Transcribed page contents
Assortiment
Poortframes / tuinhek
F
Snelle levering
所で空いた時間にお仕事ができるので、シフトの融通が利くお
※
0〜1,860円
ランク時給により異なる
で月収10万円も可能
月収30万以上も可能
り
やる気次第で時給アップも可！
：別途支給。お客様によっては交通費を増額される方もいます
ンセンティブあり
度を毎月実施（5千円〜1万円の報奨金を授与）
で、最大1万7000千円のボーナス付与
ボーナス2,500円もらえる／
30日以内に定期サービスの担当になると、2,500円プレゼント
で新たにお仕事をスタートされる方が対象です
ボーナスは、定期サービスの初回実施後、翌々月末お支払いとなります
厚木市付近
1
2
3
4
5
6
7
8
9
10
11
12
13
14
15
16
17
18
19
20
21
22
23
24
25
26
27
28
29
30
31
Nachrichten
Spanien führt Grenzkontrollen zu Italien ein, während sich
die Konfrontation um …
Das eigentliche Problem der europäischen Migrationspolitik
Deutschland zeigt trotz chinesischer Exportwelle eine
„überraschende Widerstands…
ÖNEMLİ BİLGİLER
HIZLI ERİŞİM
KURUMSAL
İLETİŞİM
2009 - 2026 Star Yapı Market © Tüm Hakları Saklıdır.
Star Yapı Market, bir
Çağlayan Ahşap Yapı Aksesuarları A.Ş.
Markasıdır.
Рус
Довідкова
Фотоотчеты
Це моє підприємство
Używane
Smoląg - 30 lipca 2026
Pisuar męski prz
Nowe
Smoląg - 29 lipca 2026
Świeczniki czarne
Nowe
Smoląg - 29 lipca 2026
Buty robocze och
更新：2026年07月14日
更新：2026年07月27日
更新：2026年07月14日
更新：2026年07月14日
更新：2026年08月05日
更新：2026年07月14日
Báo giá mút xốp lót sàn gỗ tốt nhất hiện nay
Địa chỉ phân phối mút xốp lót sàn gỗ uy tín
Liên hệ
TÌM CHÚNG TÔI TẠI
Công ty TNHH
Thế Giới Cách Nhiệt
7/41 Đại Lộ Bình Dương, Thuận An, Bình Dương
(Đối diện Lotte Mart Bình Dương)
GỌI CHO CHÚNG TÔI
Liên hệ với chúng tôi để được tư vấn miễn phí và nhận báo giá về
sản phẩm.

■ EXERCISE OBJECTIVE: Return exactly the run of lines that opens with the one containing "TÌM CHÚNG TÔI TẠI" and closes with the last line of the records above.

■ YOUR SOLUTION:
TÌM CHÚNG TÔI TẠI
Công ty TNHH
Thế Giới Cách Nhiệt
7/41 Đại Lộ Bình Dương, Thuận An, Bình Dương
(Đối diện Lotte Mart Bình Dương)
GỌI CHO CHÚNG TÔI
Liên hệ với chúng tôi để được tư vấn miễn phí và nhận báo giá về
sản phẩm.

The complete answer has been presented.